Андрогин… | страница 63
– И что будет? – спросила я, стараясь не наступить на какие-то бутылочки и баночки, расставленные по всему полу ее маленькой избушки, почему-то, на одной куриной ноге и на одном костыле.
– Выйдешь отсюда! – сказала она, подняв на меня сверкающий желанием вечного действия, взгляд.
Я оступилась и какая-то баночка, издав жалобный хруст, разлилась синей, словно краска гуаши, жижей по полу.
– Что ж ты наделал?! Это же сыворотка неба! Стоит, между прочим, очень дорого, и доставляют недели две! – с упреком и жалостью посетовала Ведьма.
Она ждала от меня какой-то реакции.
– А где продается? Может, я схожу, куплю вам? – спросила я, надеясь ее как-то утешить.
– Дурак! – сказала она.
Я посмотрел на себя и обнаружил, что действительно был мужчиной.
– Это была сыворотка воды, а не неба! – сказал я уверено.
Ведьма недоверчиво покрутила бородавкой на носу, с кокетством пошевелив волосками на ней, и нагнулась, чтобы посмотреть на этикетку, растоптанной мною баночки.
– И, правда!

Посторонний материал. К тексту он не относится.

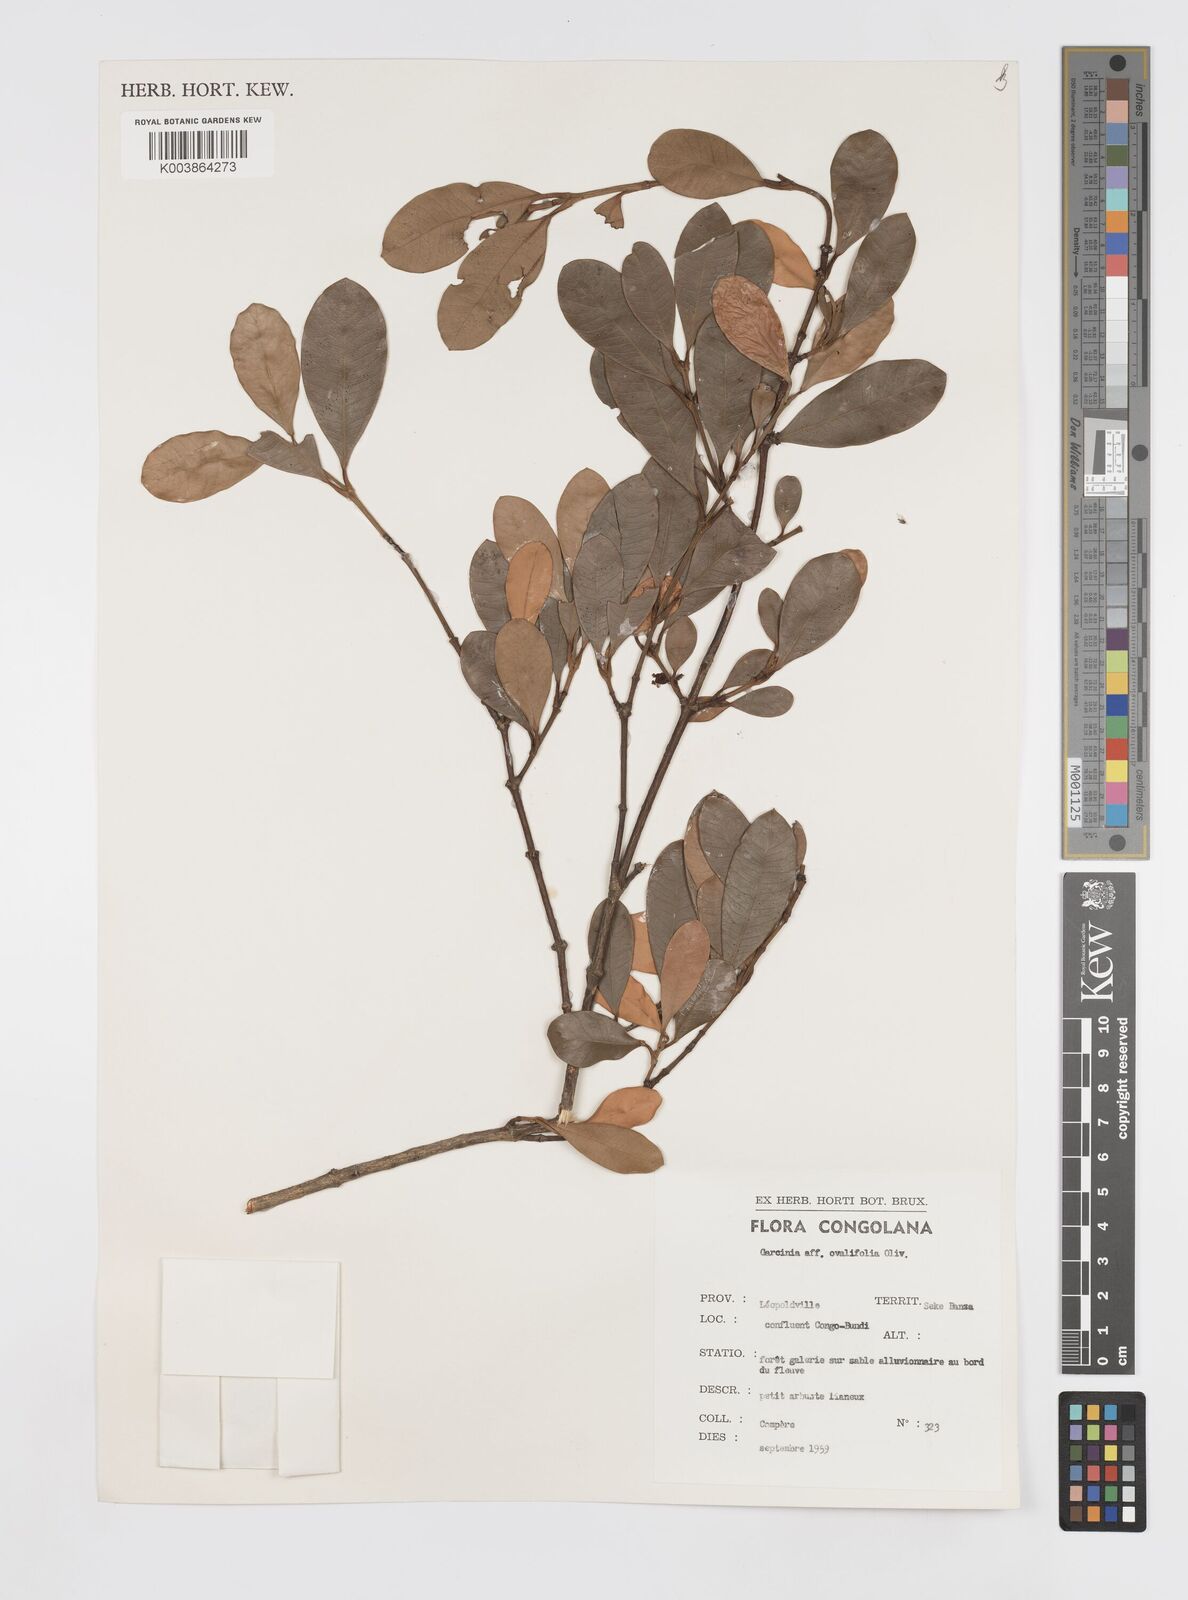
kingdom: Plantae
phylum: Tracheophyta
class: Magnoliopsida
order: Malpighiales
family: Clusiaceae
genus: Garcinia
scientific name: Garcinia ovalifolia
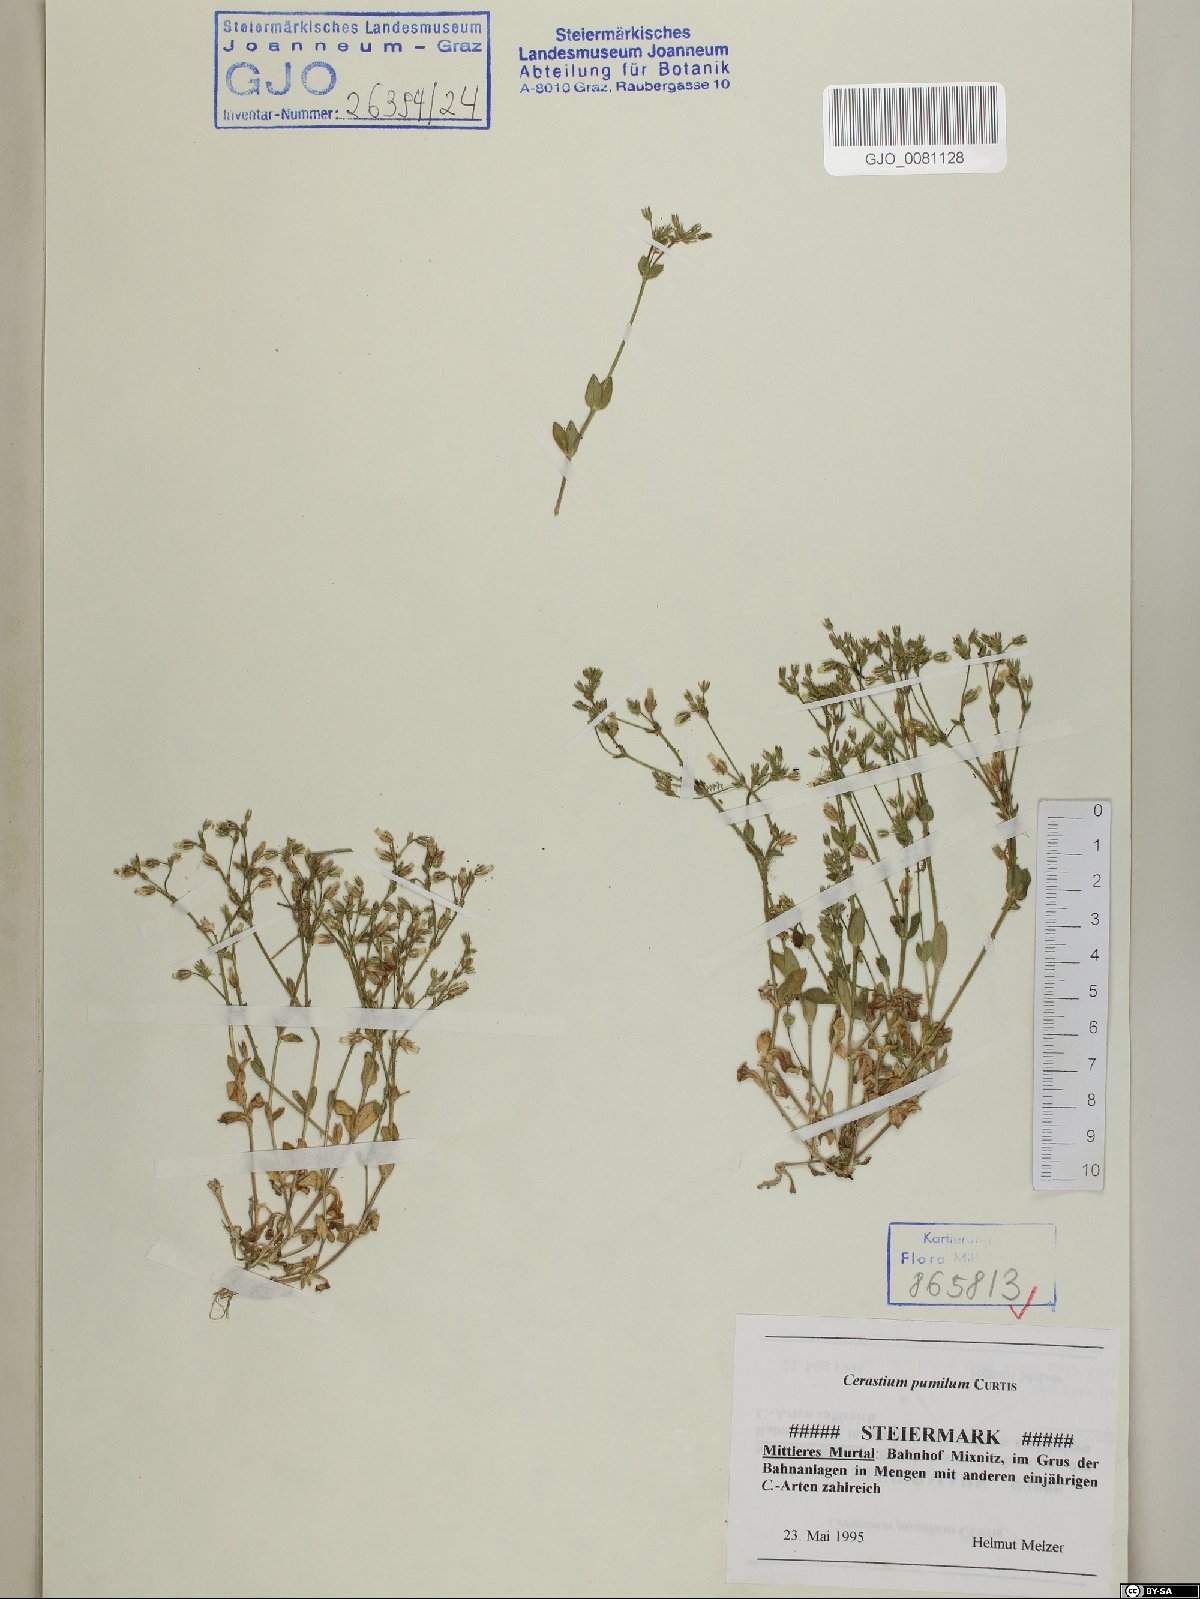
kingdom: Plantae
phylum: Tracheophyta
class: Magnoliopsida
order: Caryophyllales
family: Caryophyllaceae
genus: Cerastium
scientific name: Cerastium pumilum
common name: Dwarf mouse-ear
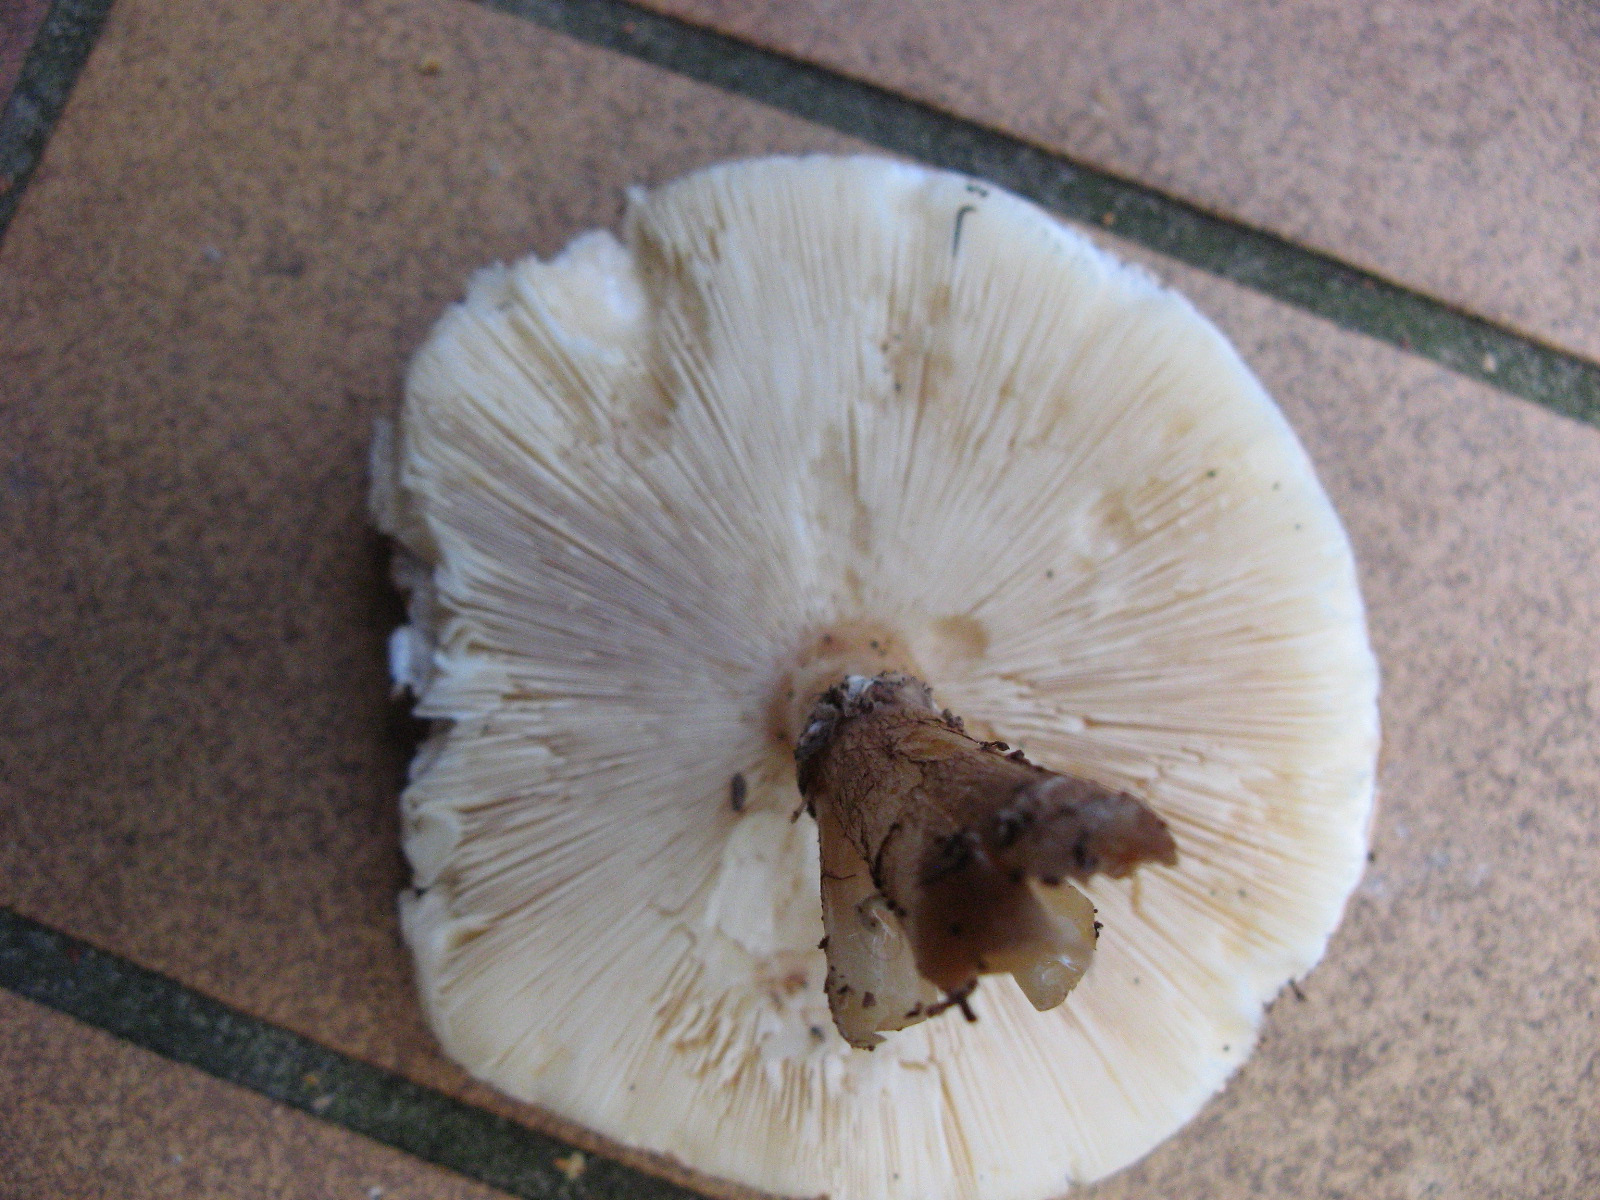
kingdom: Fungi
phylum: Basidiomycota
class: Agaricomycetes
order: Agaricales
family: Agaricaceae
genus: Echinoderma
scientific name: Echinoderma asperum
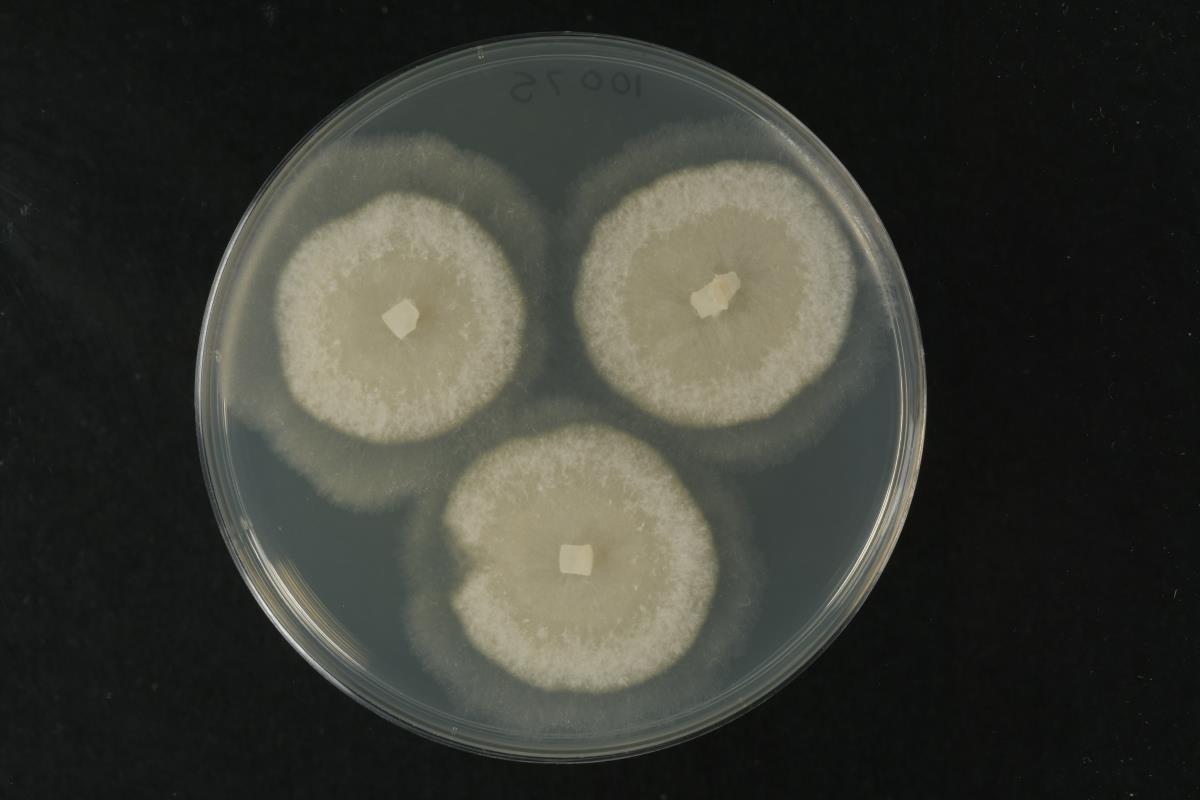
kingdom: Fungi
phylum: Ascomycota
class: Sordariomycetes
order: Diaporthales
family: Gnomoniaceae
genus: Gnomoniopsis
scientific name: Gnomoniopsis idaeicola
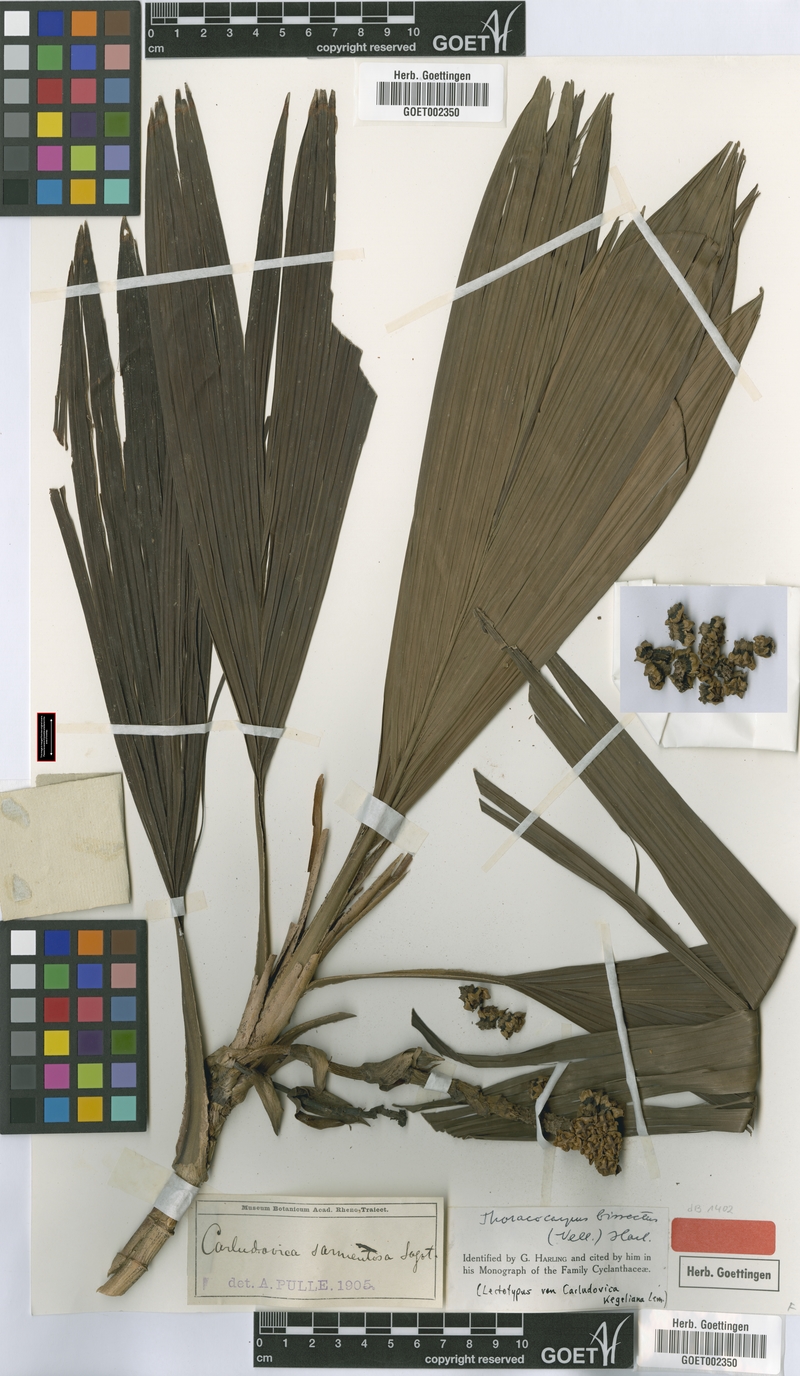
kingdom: Plantae
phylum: Tracheophyta
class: Liliopsida
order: Pandanales
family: Cyclanthaceae
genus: Thoracocarpus
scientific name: Thoracocarpus bissectus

Вода, концентрированная! – сказала она радостно, – Ну ладно, ее я с запасом купила, оптом продавали, со скидками, между прочим!
Я покачал головой…
…
Запах поджаривающихся не родившихся цыплят заполонил всю кухню. Тошнота подступила к горлу. Я посмотрела мутным взором на Петю и заранее зная, что ванная занята, продлевалась в раковину.
– Прости! Меня тошнит! – сказала я.
– Тебя всегда тошнит! – ответил Петя, ни сколько не обидевшись, не смутившись и не разозлившись.
– Может, есть хочешь? – спросил он, предложив мне яичницу.
Я с ненавистью и ужасом посмотрела на него и отрицательно покачала головой.
– Нет! – ответила я тихо.
Мой кофе чуть не убежал, Петя его спас.
– Спасибо! – сказала я и налила ему черную жижу в большую чашку с отколовшейся ручкой.
– Спасибо! – ответил он, принимая мистическую жидкость. «Моя школа!» – подумала я (до меня в этом доме не знали слова «спасибо» и «пожалуйста»).
Я улыбнулась и налила остатки кофе себе.
«Кофе! Напиток богов! – подумала я, – Он, наверное, был еще до того, как зародилось время!»
Петя бросил в чашку три куска белоснежного сахара и залил коже молоком. Он похолодел и побледнел, совсем как живое существо.
«Почему им надо убить все, прежде чем это съесть? – спрашивала я себя, – Падальщики! Убил дитя, прямо на глазах у матери! Садист!»
Мне стало как-то очень грустно. Я смотрела в чашку со своим черным, источающим аромат горячей жизни, кофе.
Я взяла кружку и села на подоконник, бесцельно отвела глаза на улицу. «Мы с тобой, из какого-то совсем другого мира! – разговаривала я про себя с черной жижей, – Ты, я и свечи! Вода еще, но это другое, это моя любовь, моя единственная любовь, первая и вечная, навсегда, моя дверь, мое знание, мой разум!»